Data records
============

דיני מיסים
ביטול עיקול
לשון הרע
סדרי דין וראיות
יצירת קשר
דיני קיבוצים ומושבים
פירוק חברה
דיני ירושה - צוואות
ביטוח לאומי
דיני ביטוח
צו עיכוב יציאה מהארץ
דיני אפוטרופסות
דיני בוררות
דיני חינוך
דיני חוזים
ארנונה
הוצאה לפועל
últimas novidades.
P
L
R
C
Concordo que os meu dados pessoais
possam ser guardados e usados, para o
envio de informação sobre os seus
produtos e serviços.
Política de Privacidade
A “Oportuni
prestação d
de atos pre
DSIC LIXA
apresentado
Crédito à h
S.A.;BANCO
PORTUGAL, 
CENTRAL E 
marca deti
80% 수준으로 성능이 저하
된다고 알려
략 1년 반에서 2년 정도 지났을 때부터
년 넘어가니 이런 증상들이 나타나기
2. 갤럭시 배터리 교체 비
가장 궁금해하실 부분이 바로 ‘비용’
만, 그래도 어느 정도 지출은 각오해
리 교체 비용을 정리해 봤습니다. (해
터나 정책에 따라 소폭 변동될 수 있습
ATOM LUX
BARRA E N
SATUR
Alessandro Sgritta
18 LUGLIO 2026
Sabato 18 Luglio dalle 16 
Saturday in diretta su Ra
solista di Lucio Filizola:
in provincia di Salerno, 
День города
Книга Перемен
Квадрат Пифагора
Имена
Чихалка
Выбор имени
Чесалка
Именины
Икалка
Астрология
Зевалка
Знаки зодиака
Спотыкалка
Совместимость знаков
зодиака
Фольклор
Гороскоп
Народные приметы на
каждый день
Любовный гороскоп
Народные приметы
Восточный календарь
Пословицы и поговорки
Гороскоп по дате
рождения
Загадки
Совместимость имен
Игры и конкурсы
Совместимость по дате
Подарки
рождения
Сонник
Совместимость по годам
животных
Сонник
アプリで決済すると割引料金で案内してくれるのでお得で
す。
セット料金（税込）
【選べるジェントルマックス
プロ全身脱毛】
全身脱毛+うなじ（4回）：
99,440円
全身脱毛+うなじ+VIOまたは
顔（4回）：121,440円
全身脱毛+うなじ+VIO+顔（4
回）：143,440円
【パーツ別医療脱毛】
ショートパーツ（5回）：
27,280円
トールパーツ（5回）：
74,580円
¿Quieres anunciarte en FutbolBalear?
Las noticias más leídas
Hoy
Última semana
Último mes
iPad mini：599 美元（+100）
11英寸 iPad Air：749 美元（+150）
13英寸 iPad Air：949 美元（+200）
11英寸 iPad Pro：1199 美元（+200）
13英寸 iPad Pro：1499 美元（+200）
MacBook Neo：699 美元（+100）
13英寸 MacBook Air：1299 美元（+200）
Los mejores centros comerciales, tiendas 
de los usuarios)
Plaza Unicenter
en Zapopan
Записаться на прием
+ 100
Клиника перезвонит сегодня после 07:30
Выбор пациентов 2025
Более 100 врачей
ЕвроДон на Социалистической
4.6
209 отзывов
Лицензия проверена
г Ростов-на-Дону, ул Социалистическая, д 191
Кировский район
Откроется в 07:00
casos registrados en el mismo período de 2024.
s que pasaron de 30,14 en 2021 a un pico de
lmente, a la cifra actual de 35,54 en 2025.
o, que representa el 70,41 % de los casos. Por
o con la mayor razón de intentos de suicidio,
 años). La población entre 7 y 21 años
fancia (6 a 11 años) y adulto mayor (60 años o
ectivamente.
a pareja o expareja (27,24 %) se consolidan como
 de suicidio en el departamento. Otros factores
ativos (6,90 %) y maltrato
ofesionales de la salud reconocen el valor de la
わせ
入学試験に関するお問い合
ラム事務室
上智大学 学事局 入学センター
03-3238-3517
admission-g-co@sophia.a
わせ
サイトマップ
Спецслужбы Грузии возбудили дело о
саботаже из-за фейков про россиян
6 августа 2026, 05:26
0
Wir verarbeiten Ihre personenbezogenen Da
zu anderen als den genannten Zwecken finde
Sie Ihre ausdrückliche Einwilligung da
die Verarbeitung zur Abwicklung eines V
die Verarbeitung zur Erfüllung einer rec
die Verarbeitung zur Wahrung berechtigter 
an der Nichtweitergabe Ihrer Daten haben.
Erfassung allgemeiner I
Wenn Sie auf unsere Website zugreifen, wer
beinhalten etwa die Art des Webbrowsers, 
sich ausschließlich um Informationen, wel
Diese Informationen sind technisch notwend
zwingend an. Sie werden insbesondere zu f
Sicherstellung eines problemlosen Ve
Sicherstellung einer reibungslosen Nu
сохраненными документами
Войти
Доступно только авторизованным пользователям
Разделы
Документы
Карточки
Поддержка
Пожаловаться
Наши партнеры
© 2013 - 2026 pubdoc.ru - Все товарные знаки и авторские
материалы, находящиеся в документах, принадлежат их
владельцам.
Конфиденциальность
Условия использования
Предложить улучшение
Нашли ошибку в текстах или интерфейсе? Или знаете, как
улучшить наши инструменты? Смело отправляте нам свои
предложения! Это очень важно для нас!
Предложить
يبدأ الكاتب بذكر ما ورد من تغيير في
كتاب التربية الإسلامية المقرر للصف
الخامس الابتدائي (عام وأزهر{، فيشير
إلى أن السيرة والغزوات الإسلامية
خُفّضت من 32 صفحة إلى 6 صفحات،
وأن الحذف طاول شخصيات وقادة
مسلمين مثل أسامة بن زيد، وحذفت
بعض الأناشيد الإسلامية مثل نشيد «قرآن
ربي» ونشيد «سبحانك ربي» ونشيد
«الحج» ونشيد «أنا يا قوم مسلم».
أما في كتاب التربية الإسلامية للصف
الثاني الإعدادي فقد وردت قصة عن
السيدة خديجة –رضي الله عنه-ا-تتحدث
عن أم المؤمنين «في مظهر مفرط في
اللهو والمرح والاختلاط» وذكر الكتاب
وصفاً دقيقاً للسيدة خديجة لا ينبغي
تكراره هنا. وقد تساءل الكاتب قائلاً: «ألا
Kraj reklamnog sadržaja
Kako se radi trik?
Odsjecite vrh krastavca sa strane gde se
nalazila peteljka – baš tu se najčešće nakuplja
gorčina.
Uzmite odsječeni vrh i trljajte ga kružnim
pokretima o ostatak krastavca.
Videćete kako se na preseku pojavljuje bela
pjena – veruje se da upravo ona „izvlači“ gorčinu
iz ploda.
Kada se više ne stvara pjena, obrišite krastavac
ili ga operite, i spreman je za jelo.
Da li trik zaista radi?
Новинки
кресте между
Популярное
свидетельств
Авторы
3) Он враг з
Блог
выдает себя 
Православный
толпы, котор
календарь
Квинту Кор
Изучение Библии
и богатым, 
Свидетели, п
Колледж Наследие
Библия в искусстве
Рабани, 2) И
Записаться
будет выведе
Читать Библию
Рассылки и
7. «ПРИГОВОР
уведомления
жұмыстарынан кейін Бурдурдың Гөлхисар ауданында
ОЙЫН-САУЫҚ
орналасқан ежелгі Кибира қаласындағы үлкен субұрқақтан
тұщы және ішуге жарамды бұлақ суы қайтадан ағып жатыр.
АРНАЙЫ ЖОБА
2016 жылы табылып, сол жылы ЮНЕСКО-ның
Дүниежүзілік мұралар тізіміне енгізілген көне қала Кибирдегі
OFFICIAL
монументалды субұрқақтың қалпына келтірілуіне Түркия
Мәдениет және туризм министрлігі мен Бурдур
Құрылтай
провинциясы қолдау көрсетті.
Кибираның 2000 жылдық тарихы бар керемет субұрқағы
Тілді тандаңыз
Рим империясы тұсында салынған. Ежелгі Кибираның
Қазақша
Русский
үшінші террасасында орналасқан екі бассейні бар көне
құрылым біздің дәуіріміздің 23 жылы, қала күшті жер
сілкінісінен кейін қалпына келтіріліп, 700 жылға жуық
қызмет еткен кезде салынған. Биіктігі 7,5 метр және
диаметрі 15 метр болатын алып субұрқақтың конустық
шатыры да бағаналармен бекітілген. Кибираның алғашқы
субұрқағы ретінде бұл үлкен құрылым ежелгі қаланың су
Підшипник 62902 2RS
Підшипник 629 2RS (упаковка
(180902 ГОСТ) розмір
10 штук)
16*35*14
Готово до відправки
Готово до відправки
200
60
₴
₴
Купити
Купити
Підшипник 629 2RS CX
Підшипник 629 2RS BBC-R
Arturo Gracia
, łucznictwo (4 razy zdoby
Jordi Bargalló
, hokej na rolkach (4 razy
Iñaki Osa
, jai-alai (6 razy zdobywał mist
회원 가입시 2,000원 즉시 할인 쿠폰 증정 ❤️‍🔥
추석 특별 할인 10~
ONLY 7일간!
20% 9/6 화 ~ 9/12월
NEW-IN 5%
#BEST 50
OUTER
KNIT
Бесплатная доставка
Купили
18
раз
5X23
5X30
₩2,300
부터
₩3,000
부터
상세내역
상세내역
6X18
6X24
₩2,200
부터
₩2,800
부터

============

▶ **Goal of the exercise**
Copy out the records from the first line through the line with "13英寸 iPad Pro：1499 美元（+200）", keeping both ends and every line unchanged.

▶ **Problem solution**
דיני מיסים
ביטול עיקול
לשון הרע
סדרי דין וראיות
יצירת קשר
דיני קיבוצים ומושבים
פירוק חברה
דיני ירושה - צוואות
ביטוח לאומי
דיני ביטוח
צו עיכוב יציאה מהארץ
דיני אפוטרופסות
דיני בוררות
דיני חינוך
דיני חוזים
ארנונה
הוצאה לפועל
últimas novidades.
P
L
R
C
Concordo que os meu dados pessoais
possam ser guardados e usados, para o
envio de informação sobre os seus
produtos e serviços.
Política de Privacidade
A “Oportuni
prestação d
de atos pre
DSIC LIXA
apresentado
Crédito à h
S.A.;BANCO
PORTUGAL, 
CENTRAL E 
marca deti
80% 수준으로 성능이 저하
된다고 알려
략 1년 반에서 2년 정도 지났을 때부터
년 넘어가니 이런 증상들이 나타나기
2. 갤럭시 배터리 교체 비
가장 궁금해하실 부분이 바로 ‘비용’
만, 그래도 어느 정도 지출은 각오해
리 교체 비용을 정리해 봤습니다. (해
터나 정책에 따라 소폭 변동될 수 있습
ATOM LUX
BARRA E N
SATUR
Alessandro Sgritta
18 LUGLIO 2026
Sabato 18 Luglio dalle 16 
Saturday in diretta su Ra
solista di Lucio Filizola:
in provincia di Salerno, 
День города
Книга Перемен
Квадрат Пифагора
Имена
Чихалка
Выбор имени
Чесалка
Именины
Икалка
Астрология
Зевалка
Знаки зодиака
Спотыкалка
Совместимость знаков
зодиака
Фольклор
Гороскоп
Народные приметы на
каждый день
Любовный гороскоп
Народные приметы
Восточный календарь
Пословицы и поговорки
Гороскоп по дате
рождения
Загадки
Совместимость имен
Игры и конкурсы
Совместимость по дате
Подарки
рождения
Сонник
Совместимость по годам
животных
Сонник
アプリで決済すると割引料金で案内してくれるのでお得で
す。
セット料金（税込）
【選べるジェントルマックス
プロ全身脱毛】
全身脱毛+うなじ（4回）：
99,440円
全身脱毛+うなじ+VIOまたは
顔（4回）：121,440円
全身脱毛+うなじ+VIO+顔（4
回）：143,440円
【パーツ別医療脱毛】
ショートパーツ（5回）：
27,280円
トールパーツ（5回）：
74,580円
¿Quieres anunciarte en FutbolBalear?
Las noticias más leídas
Hoy
Última semana
Último mes
iPad mini：599 美元（+100）
11英寸 iPad Air：749 美元（+150）
13英寸 iPad Air：949 美元（+200）
11英寸 iPad Pro：1199 美元（+200）
13英寸 iPad Pro：1499 美元（+200）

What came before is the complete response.